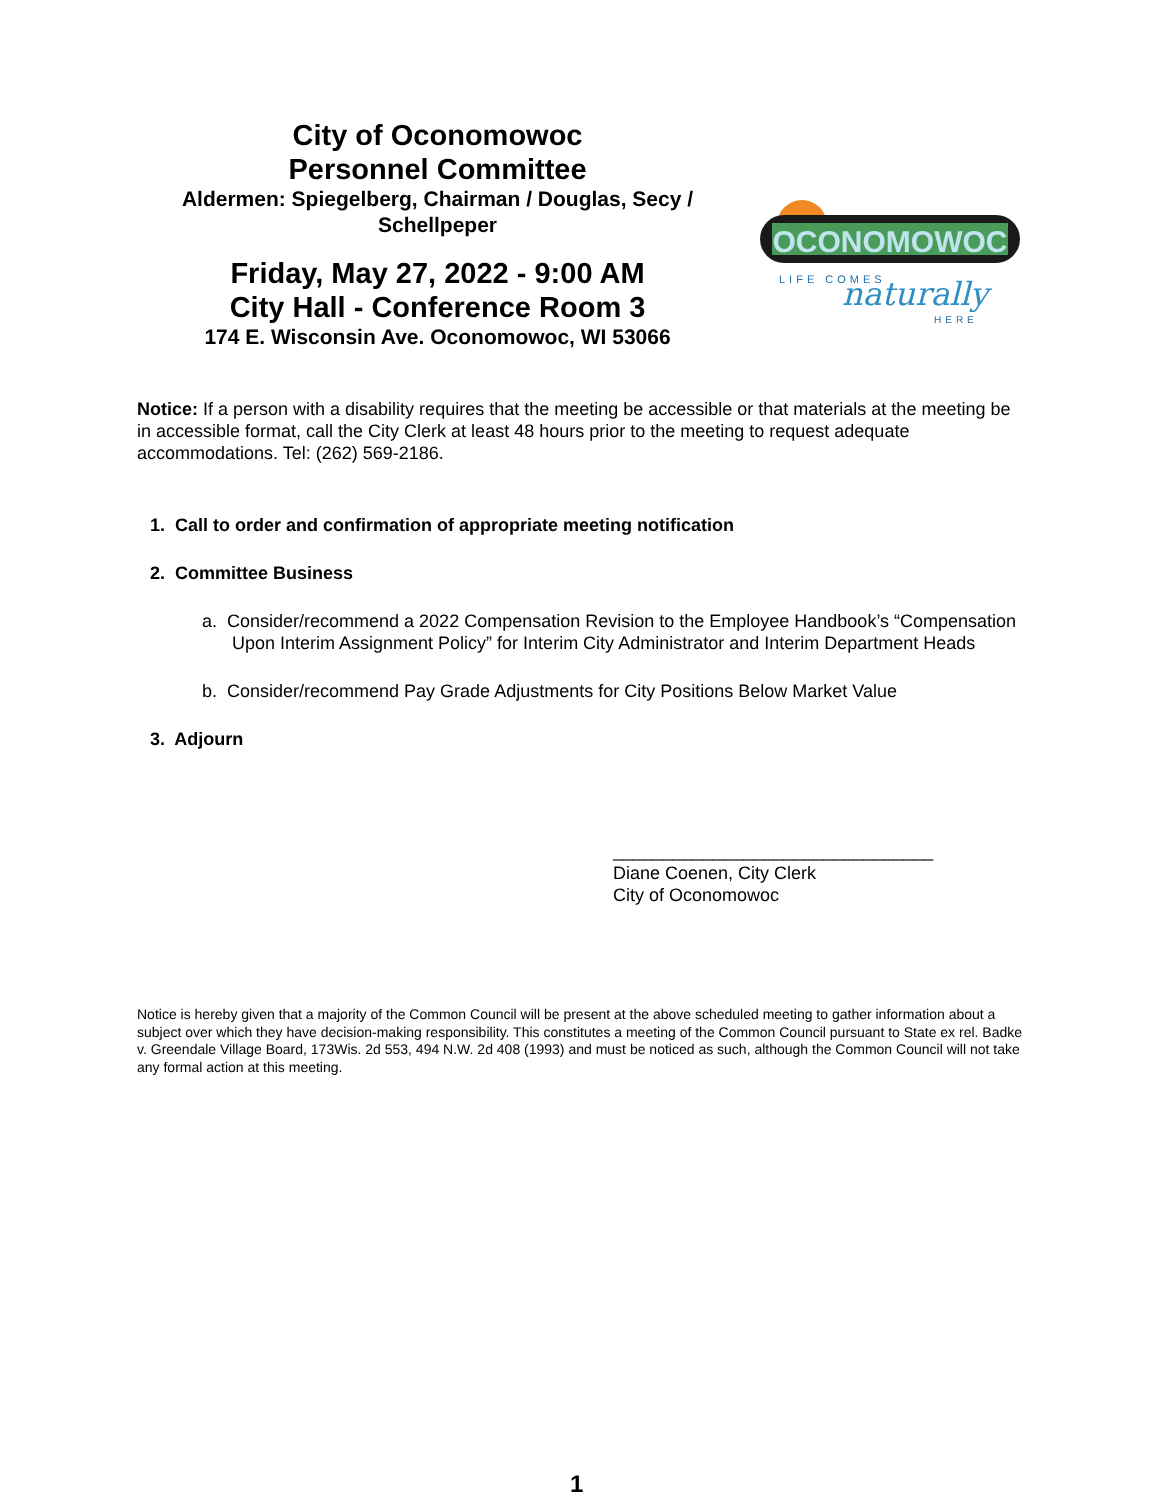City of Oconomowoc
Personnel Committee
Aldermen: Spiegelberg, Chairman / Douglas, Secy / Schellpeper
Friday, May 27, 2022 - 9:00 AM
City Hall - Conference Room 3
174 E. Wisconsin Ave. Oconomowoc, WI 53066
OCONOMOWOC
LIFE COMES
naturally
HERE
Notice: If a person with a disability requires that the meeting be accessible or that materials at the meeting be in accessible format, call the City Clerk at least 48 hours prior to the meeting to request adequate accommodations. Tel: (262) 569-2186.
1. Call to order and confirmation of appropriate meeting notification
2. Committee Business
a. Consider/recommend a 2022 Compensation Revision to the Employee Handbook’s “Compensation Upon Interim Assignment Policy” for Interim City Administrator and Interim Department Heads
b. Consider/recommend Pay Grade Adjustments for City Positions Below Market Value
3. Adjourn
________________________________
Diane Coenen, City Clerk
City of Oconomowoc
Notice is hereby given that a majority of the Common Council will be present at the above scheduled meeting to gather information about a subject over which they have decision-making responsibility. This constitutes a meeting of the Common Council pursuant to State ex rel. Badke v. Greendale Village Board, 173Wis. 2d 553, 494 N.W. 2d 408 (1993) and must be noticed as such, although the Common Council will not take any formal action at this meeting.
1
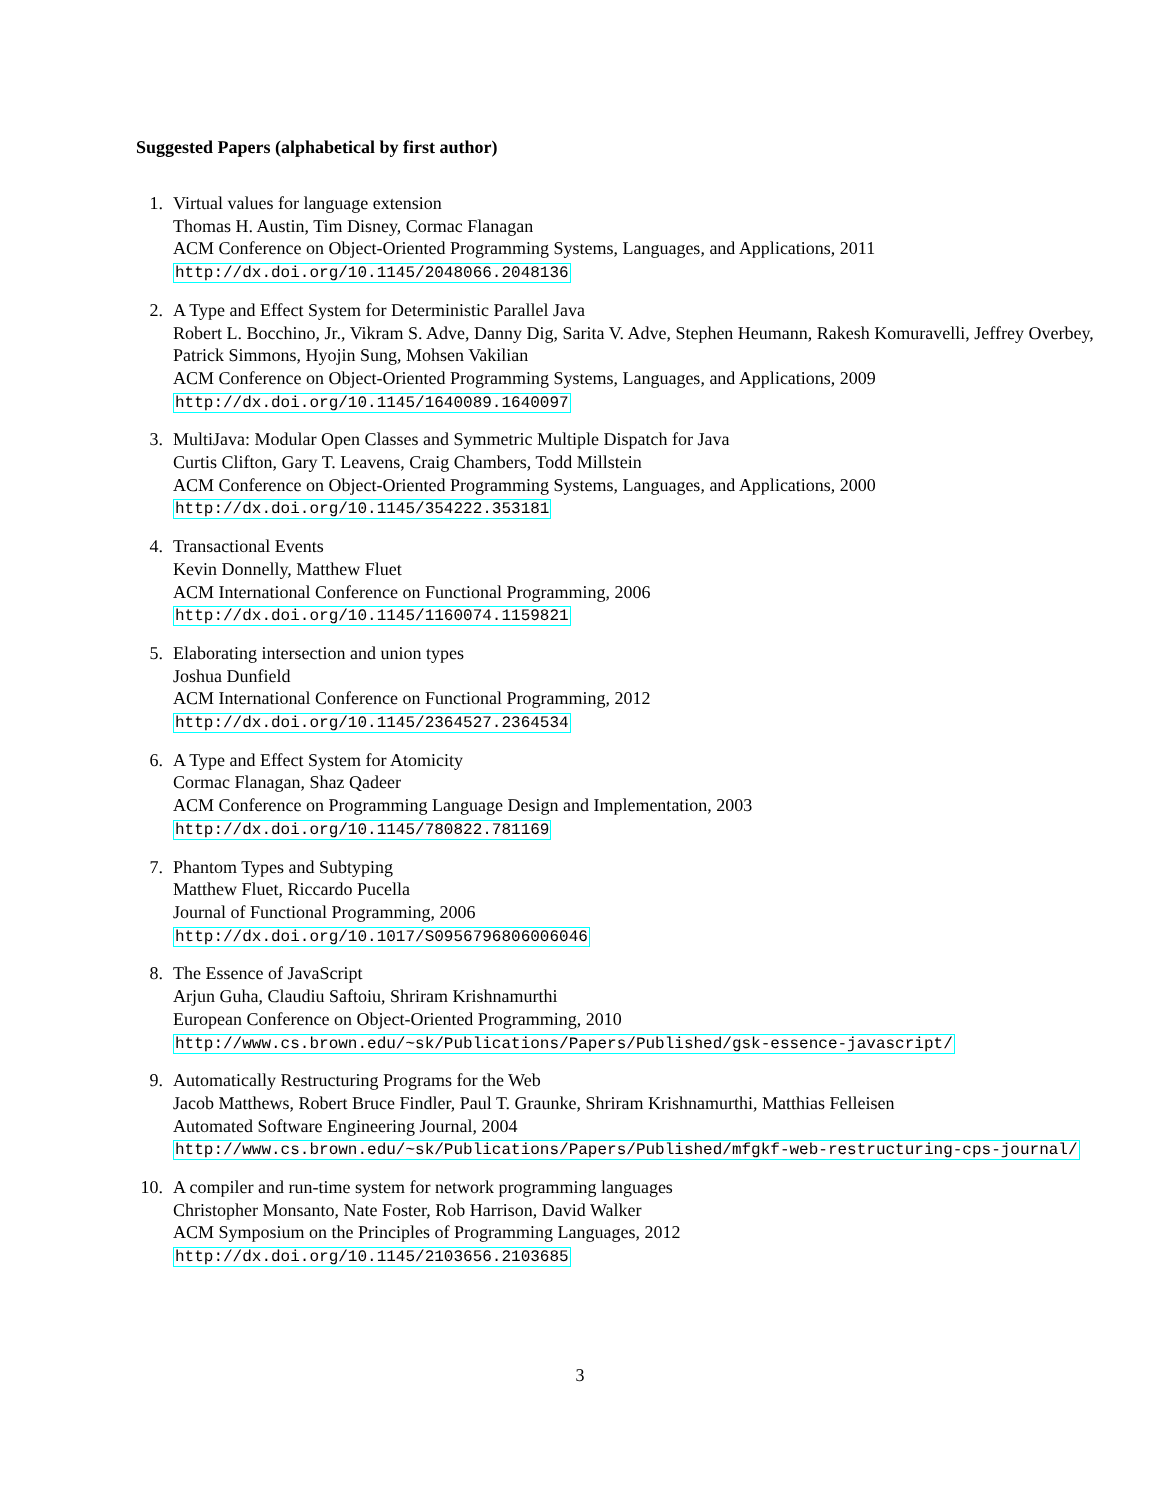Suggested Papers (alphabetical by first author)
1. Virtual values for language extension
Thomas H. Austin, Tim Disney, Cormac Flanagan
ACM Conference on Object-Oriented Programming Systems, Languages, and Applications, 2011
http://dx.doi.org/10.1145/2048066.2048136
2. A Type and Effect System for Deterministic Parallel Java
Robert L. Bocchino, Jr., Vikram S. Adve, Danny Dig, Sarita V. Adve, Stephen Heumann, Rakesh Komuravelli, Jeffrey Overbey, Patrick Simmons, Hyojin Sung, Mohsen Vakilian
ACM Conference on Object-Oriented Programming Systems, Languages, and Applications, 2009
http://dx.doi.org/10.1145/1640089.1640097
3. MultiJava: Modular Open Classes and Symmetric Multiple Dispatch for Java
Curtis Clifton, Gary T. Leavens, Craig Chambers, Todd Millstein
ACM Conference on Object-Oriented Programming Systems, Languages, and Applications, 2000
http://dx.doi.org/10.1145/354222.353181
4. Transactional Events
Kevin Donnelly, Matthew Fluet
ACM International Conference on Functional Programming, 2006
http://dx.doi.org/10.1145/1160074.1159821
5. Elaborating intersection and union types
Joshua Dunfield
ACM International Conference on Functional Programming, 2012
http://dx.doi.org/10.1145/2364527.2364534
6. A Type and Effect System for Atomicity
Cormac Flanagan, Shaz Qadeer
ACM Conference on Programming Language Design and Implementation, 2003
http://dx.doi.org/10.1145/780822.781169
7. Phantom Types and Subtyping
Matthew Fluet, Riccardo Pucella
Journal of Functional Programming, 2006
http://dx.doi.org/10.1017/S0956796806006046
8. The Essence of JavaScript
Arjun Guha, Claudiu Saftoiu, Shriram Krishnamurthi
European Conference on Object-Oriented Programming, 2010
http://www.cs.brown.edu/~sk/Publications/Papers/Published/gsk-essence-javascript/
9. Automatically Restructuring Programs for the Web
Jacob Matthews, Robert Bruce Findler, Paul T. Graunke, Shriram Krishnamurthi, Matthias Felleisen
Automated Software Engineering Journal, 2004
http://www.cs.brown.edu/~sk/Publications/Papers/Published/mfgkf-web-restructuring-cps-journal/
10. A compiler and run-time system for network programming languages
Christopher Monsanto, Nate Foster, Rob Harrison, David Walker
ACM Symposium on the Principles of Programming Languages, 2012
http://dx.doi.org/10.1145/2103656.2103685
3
————
**Task objective**. Your answer should consist of copies of the lines above that include the string "Functional".

**Result of the task**.
ACM International Conference on Functional Programming, 2006
ACM International Conference on Functional Programming, 2012
Journal of Functional Programming, 2006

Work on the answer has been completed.